There is no mineral that provides nitrogen for plants. No rock, like there is for phosphate or sulphur. There is some nitrogen in the organic matter of soils but any additional nitrogen that a plant needs has to come out of the air. The good news is that about 78 percent of the air around us is actually nitrogen. The bad news is that it is a very energy intensive process to get the nitrogen out of the air and make it available to plants.
Fortunately, legumes are able to access this atmospheric nitrogen, which makes growing them a whole lot simpler. That process requires help, too, in the form of bacteria inoculants.
In this episode of Pulse School, RealAgriculture’s Dale Leftwich chats with Russell Trischuk, inoculant lead with BASF, about the many different products made at the plant. BASF has a facility at Saskatoon, Sask., that makes a variety of inoculants which they then ship around the world.

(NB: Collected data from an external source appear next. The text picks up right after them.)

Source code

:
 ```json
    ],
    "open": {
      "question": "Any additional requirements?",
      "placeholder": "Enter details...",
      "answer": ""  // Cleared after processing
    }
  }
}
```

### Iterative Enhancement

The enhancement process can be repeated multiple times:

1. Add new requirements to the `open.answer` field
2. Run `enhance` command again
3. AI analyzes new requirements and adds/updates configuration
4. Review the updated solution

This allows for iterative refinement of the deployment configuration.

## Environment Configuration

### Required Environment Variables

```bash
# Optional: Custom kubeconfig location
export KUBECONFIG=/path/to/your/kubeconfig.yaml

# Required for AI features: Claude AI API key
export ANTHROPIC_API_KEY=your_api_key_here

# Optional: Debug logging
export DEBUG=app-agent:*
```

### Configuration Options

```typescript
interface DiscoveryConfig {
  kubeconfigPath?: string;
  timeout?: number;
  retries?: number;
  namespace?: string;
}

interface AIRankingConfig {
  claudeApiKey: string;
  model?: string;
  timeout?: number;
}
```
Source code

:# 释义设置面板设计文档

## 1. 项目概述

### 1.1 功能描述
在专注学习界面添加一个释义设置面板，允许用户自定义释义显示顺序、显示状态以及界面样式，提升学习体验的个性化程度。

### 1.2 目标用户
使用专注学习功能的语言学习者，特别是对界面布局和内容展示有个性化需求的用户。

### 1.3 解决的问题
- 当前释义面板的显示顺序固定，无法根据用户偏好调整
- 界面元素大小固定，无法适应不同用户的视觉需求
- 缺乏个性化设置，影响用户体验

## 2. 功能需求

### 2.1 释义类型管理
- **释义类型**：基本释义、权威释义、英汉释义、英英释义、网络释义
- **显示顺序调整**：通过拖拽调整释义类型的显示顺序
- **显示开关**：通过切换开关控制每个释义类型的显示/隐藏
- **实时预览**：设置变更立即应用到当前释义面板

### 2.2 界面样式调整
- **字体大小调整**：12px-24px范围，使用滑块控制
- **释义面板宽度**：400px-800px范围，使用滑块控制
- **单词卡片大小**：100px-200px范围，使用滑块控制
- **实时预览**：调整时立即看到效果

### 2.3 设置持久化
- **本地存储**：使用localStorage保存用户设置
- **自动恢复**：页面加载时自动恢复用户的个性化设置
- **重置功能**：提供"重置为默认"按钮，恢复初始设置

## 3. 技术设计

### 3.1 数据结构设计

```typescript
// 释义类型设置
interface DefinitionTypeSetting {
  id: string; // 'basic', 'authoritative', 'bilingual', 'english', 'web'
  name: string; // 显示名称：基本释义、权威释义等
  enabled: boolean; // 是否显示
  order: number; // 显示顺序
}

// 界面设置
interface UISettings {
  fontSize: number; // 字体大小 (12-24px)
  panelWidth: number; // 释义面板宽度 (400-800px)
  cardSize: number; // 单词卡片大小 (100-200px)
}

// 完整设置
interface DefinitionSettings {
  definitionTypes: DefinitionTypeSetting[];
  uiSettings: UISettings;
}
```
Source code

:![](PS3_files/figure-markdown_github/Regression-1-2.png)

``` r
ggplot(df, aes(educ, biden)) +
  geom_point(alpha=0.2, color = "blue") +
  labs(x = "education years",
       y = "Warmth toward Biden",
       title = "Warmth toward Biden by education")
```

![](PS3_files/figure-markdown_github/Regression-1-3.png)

Trischuk starts off with a vey basic explanation of how inoculants work in legumes – specifically in pulses and soybeans. “In this classification of plants the growers are fortunate that instead of having to buy synthetic nitrogen fertilizer they’re able to inoculate the seedlings, or the seed with bacteria that form a symbiotic relationship with the legume plants enabling them to convert atmospheric nitrogen into the form of nitrogen that plants require for growth.”
Listen to the interview below as Russell Trischuk, inoculants lead with BASF, discuses the importance of using the correct inoculant, why some farmers use more inoculant, and plant biologicals.
Trischuk says that the facility produces different products because, “We have taken the direction to actually make inoculants that are specific to a species of crop.”
Although it would be simpler and easier to produce just one product for all of the different pulses, Trischuk says inoculants that are created for individual species actually perform better. “The reason we’ve chosen to do that is that when we pick strains that are more specific to a crop they actually do a better job of producing more nitrogen. So, as opposed to having one brand of inoculant you can use across all crops, like pea, lentil, fababean and chickpea, like our competitors do, we have individual products for each of those individual crops because we know technically they’re going to work the best and we’ve got the data to support that.”